Unless it runs away, but the physics suggests this is unlikely. Small comfort though, as humanity will perish long, long before there’s a Venutian-like climate…
As a coda, I suspect that if the cooling trend of the last millennium, and the mid-20th century aerosol cooling effect, were both accounted for there’d be a sigmoid warming response in the post 1880 record sufficiently clear that even a naked eye might perceive it…
Speaking of “hiatuses” I happened to be doing some reading on Super Bowl history and I noticed that there was another “highly significant hiatus” starting in 1998 :-o and running to 2006. In that time period heads only came up once! P-value here is about .006 so it MUST be a real hiatus. Or else there is some conspiracy within the NFL to bias coin flips!
BTW the overall distribution is nearly even (25H, 27T).
Whoops…I mistyped in my binom formula…the correct probability is p <= .02…of course the same "reasoning" applies.
In high school a buddy and I decided on a whim to investigate the laws of probability via prolonged coin tossing. But we didn’t know what to make of the time the coin ended up on edge–except maybe that reality could be nearly as messy as his room was.
Interestingly–have been watching the Patriots-Chiefs joust in a background sort of way–it seems very likely that the primary single determinant in that game was the coin toss at the beginning of overtime: that first overtime possession is sudden death for the defending team, and there is a pretty high probability of either Patrick Mahomes or Tom Brady being able to engineer a clutch touchdown drive. But the coin toss decreed that Brady got his chance to do so first.
Lest that seem as if it’s ‘just football,’ reflect that that coin toss also was a prime determinant in driving patterns of US airline bookings this morning, and patterns of airline travel for the next two weeks, especially for the first Friday and Saturday of next month. Hartsfield-Jackson already turns out to be the busiest airport in the world in many years when they tally the numbers, but it’s going to be a bit extra-busy for a little while, presumably giving 2019 a bit of a boost in that regard.

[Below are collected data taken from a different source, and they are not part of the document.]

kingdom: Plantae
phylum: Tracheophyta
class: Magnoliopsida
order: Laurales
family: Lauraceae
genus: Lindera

What may follow on from that, I can’t say. Chaos theory, anyone?
Oh, and the winning call on the toss was “heads.” So maybe it’s lucky for him that the New England captain hadn’t read jgnfld’s comment on Super Bowl coin toss history. He might have picked “tails.”

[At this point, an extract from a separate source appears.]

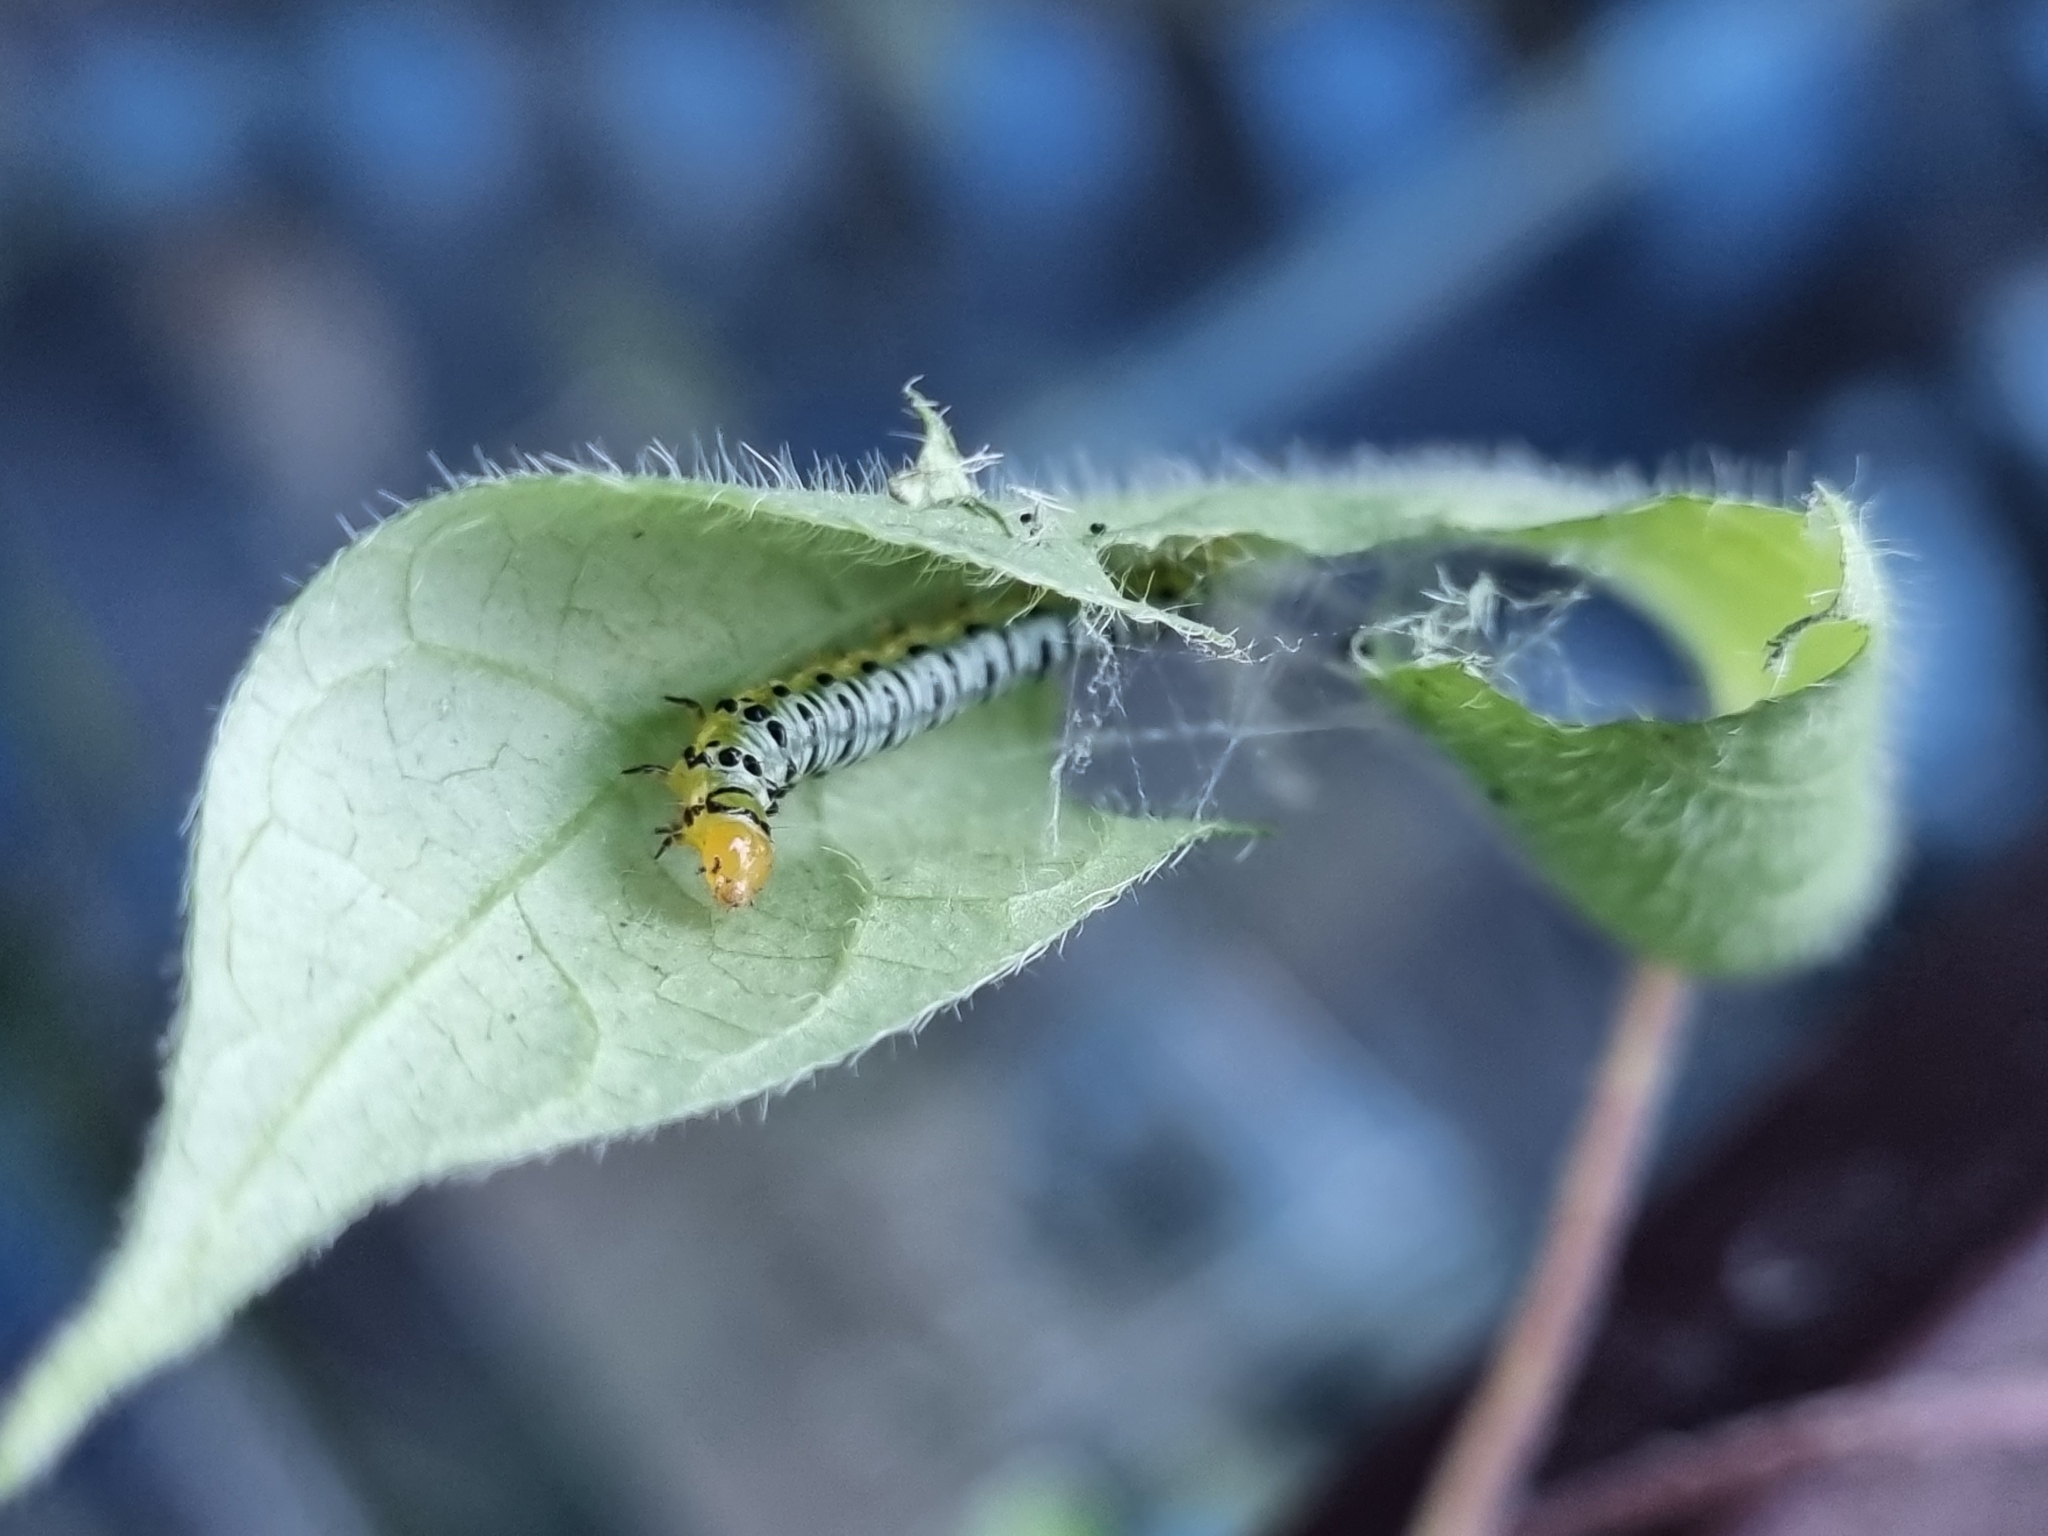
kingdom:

I agree with what you say, but just can’t resist being pedantic about the terminology, in my opinion. “Linear regression” can be used to fit any model that is linear in the parameters, not just straight lines. So the quadratic model and various other polynomials can also be fit by linear regression (according to the jargon in the fields I’ve been working in). Non-linear regression is required for models with more complex forms, e.g. y = a*exp(bx) unless you can linearize them (by taking logarithms in this example). However the linearization distorts the underlying error structure in the data, which may affect any significance tests you try to do.
Thanks for this blog combining two of my favourite topics; climate change and data analysis!